Using Iterative Closest Point (ICP), we register pointclouds between two consecutive frames to calculate camera movement between frames. We then use Factor Graph to perform SLAM to fuse the individual visual odometry factors into a global solution.

Methodology

Iterative Closest Point (ICP)

Since we are performing this construction using only RGBD data, we first need to calculate the transformation matrix T of the camera pose between consecutive frames. This is done using the point cloud data from the depth map that the RGBD sensor provides. ICP is a common algorithm used to register two pointclouds. Below is animation that shows a sample of ICP running.

ICP involves finding the closest source point for each target point, which is an expensive operation. To speed up this process, Projective Closest Point is used. Each source point is projected to the image space, i.e. the RGBD camera frame using projection operation, and finding the closest pixel point that it lands on in the image space. The corresponding target point of that pixel is the re-projected back to the 3D space and its Euclidean distance is calculated to the source point. If the values are larger than a certain threshold, the association is discarded, this prevents erroneous correspondences since Projective Closest Point might not provide the exact closest point. Therefore, the operation is done is O(n) time, instead of O(nlogn). This method only works because the pointclouds data from RGBD is structured, i.e. each 3D point can be traced back to a 2D image pixel that it originates from.

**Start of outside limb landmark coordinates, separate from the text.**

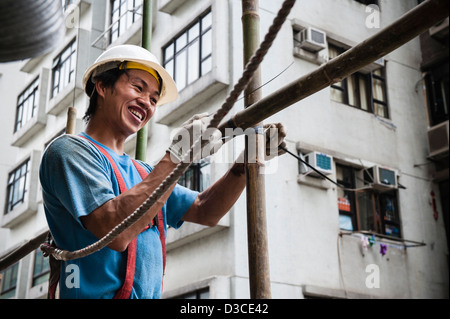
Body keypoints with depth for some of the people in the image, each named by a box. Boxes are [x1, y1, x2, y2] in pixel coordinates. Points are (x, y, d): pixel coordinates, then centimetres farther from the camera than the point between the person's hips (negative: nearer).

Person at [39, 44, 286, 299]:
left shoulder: (142, 172, 19)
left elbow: (205, 212, 16)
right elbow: (115, 231, -17)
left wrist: (248, 159, 5)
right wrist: (177, 156, -17)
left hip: (150, 294, 5)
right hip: (99, 293, -5)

Image below shows the before (left) and after (right) registration of two pointclouds from different frames. The right fused frame is able to register the pointclouds with good overlap.

To stress-test the registration algorithm, two pointclouds from two different frames that are far apart is registered. As seen there are less overlap and greater camera movement but the algorithm is still able to register the two clouds well.

SLAM Factor Graph

To minimize the point-to-plane error between associated source and target points (\(p, q\)). The error function to minimize is:

\[ \sum_{i\in\Omega} \| n^T_{q_i}(Rp_i+t-q_i) \|^2\]

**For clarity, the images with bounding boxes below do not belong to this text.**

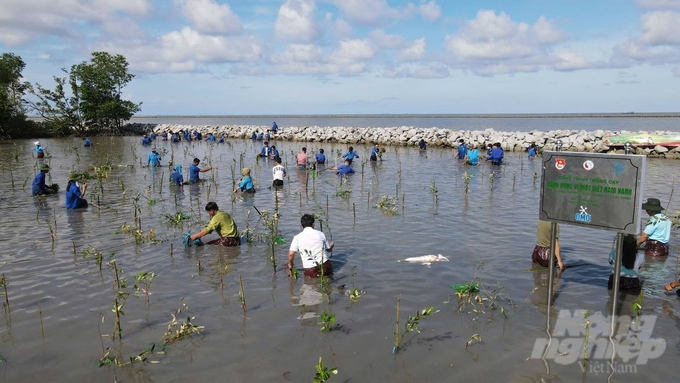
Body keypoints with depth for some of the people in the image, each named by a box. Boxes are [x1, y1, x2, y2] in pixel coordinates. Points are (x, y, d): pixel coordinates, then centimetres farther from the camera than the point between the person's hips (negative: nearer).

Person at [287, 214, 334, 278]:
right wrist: (332, 244, 42)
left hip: (310, 270, -1)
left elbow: (291, 254, -8)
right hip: (324, 265, 1)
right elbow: (329, 249, 18)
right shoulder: (320, 234, 5)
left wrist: (290, 265, 11)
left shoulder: (297, 237, 1)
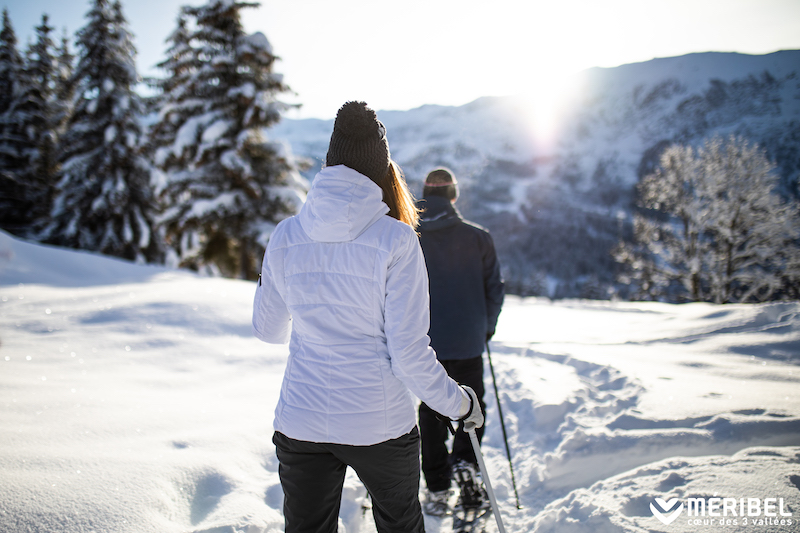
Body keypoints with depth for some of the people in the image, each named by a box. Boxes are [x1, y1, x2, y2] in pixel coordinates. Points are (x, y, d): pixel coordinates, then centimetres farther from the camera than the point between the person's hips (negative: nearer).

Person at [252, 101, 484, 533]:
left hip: (301, 424, 2)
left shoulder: (285, 236, -4)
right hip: (380, 425, -2)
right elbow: (409, 351, -14)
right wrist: (459, 403, 2)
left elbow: (266, 328, 10)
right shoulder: (396, 240, -14)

Where (\(p_i, q_i\)) is the \(i\)-th associated point pair in the association set \Omega and \(n_{q_i}\) is the estimated normal at \(q_i\). A small angle assumption between two consecutive frames is made, hence the rotation matrix \(R\) is parameterized as:

\(\delta R = \begin{bmatrix} 1 & -\gamma & \beta\\ \gamma & 1 & -\alpha\\ -\beta & \alpha & 1 \end{bmatrix}\)

For the translation component, we define \(\delta t = \begin{bmatrix} t_x & t_y & t_z \end{bmatrix}\)

Therefore, the error function can be redefined with \(p^\prime_i = Rp_i + t\)

\[ \sum_{i\in\Omega}r^2_i = \| n^T_{q_i}((\delta R)p^\prime_i+\delta t-q_i) \|^2\]

To solve this SLAM we first create a linear system of equation to solve it with least squares in the form of \(Ax=b\)

\(r_i(\alpha,\beta,\gamma,t_x,t_y,t_z) = A_i\begin{bmatrix}\alpha \\ \beta \\ \gamma \\ t_x \\ t_y \\ t_z\end{bmatrix} + b_i\)

\(A_i = \begin{bmatrix}p^\prime_i \times n_{q_i} & n^T_{q_i} \end{bmatrix}\)
\(b_i = \begin{bmatrix}n^T_{q_i}(p^\prime_i - q_i) \end{bmatrix}\)

The linear system of equations is sparse, which can be exploited to speed up computation using QR factorization

Results

Below are the final reconstructed result combining ICP and SLAM, the black arrows are the normal of each point.